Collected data

--------------------------------

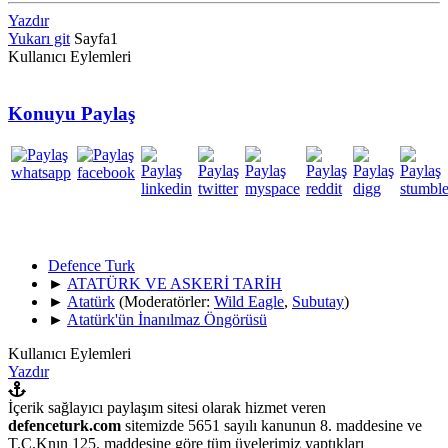
Yazdır
Yukarı git
Sayfa
1
Kullanıcı Eylemleri
Konuyu Paylaş
Defence Turk
►
ATATÜRK VE ASKERİ TARİH
►
Atatürk
(Moderatörler:
Wild Eagle
,
Subutay
)
►
Atatürk'ün İnanılmaz Öngörüsü
Kullanıcı Eylemleri
Yazdır
İçerik sağlayıcı paylaşım sitesi olarak hizmet veren
defenceturk.com
sitemizde 5651 sayılı kanunun 8. maddesine ve
T.C.Knın 125. maddesine göre tüm üyelerimiz yaptıkları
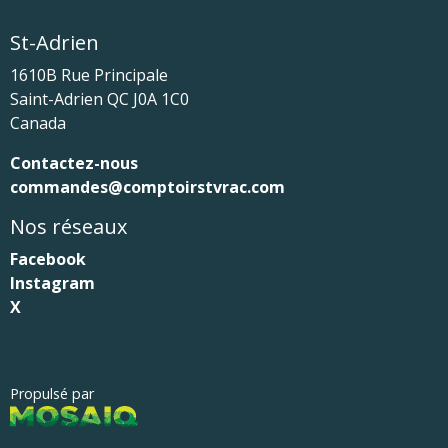
St-Adrien
1610B Rue Principale
Saint-Adrien
QC
J0A 1C0
Canada
Contactez-nous
commandes@comptoirstvrac.com
Nos réseaux
Facebook
Instagram
X
Propulsé par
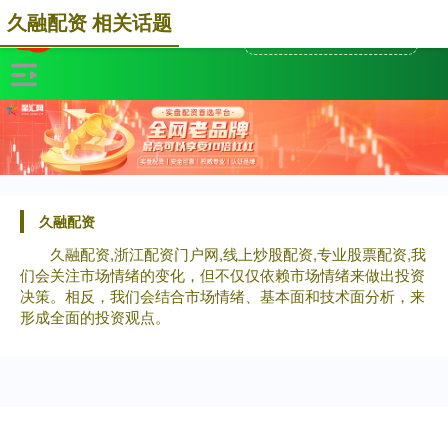
久融配资 相关话题
久融配资
久融配资,浙江配资门户网,线上炒股配资,专业股票配资,我
们会关注市场情绪的变化，但不仅仅依赖市场情绪来做出投资
决策。相反，我们会结合市场情绪、基本面和技术面分析，来
形成全面的投资观点。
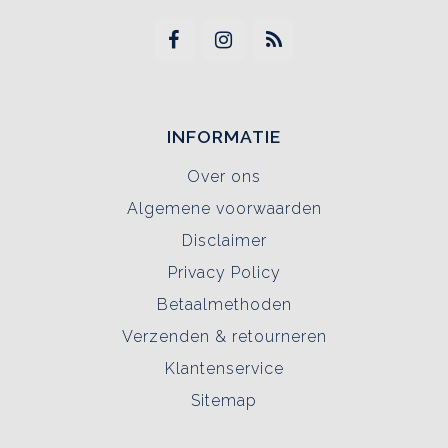
INFORMATIE
Over ons
Algemene voorwaarden
Disclaimer
Privacy Policy
Betaalmethoden
Verzenden & retourneren
Klantenservice
Sitemap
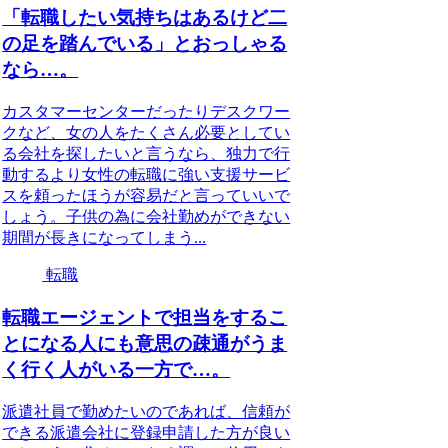
「転職したい気持ちはあるけど二
の足を踏んでいる」とおっしゃる
なら…。
カスタマーセンターだったりデスクワー
クなど、女の人をたくさん必要としてい
る会社を探したいと言うなら、独力で行
動するより女性の転職に強い支援サービ
スを頼ったほうが容易だと言っていいで
しょう。子供の為に会社勤めができない
期間が長きになってしまう...
転職
転職エージェントで担当をするこ
とになる人にも意思の疎通がうま
く行く人がいる一方で…。
派遣社員で勤めたいのであれば、信頼が
できる派遣会社に登録申請した方が良い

--------------------------------

With the pictures left out, return each entry exactly as written.

__SOLVED EXERCISE__
Yazdır
Yukarı git
Sayfa
1
Kullanıcı Eylemleri
Konuyu Paylaş
Defence Turk
►
ATATÜRK VE ASKERİ TARİH
►
Atatürk
(Moderatörler:
Wild Eagle
,
Subutay
)
►
Atatürk'ün İnanılmaz Öngörüsü
Kullanıcı Eylemleri
Yazdır
İçerik sağlayıcı paylaşım sitesi olarak hizmet veren
defenceturk.com
sitemizde 5651 sayılı kanunun 8. maddesine ve
T.C.Knın 125. maddesine göre tüm üyelerimiz yaptıkları
St-Adrien
1610B Rue Principale
Saint-Adrien
QC
J0A 1C0
Canada
Contactez-nous
commandes@comptoirstvrac.com
Nos réseaux
Facebook
Instagram
X
Propulsé par
久融配资 相关话题
久融配资
久融配资,浙江配资门户网,线上炒股配资,专业股票配资,我
们会关注市场情绪的变化，但不仅仅依赖市场情绪来做出投资
决策。相反，我们会结合市场情绪、基本面和技术面分析，来
形成全面的投资观点。
INFORMATIE
Over ons
Algemene voorwaarden
Disclaimer
Privacy Policy
Betaalmethoden
Verzenden & retourneren
Klantenservice
Sitemap
「転職したい気持ちはあるけど二
の足を踏んでいる」とおっしゃる
なら…。
カスタマーセンターだったりデスクワー
クなど、女の人をたくさん必要としてい
る会社を探したいと言うなら、独力で行
動するより女性の転職に強い支援サービ
スを頼ったほうが容易だと言っていいで
しょう。子供の為に会社勤めができない
期間が長きになってしまう...
転職
転職エージェントで担当をするこ
とになる人にも意思の疎通がうま
く行く人がいる一方で…。
派遣社員で勤めたいのであれば、信頼が
できる派遣会社に登録申請した方が良い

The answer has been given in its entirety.